[TRY IT]
Write out the data exactly as given, dropping every picture.

▼

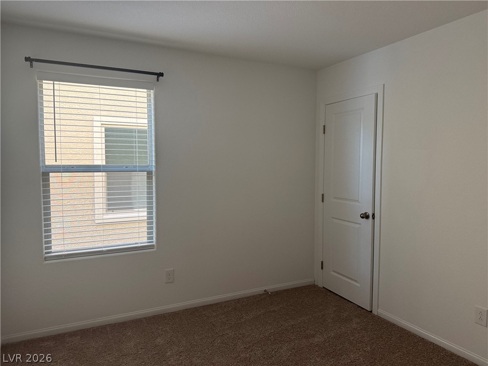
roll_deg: -0.2
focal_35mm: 24
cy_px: 183
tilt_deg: -2.8
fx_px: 338
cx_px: 244
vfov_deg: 56.8
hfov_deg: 71.6
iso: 200
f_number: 1.78
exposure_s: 1/75
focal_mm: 6.76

▲

[ANSWER TO THIS PROBLEM]
roll_deg: -0.2
focal_35mm: 24
cy_px: 183
tilt_deg: -2.8
fx_px: 338
cx_px: 244
vfov_deg: 56.8
hfov_deg: 71.6
iso: 200
f_number: 1.78
exposure_s: 1/75
focal_mm: 6.76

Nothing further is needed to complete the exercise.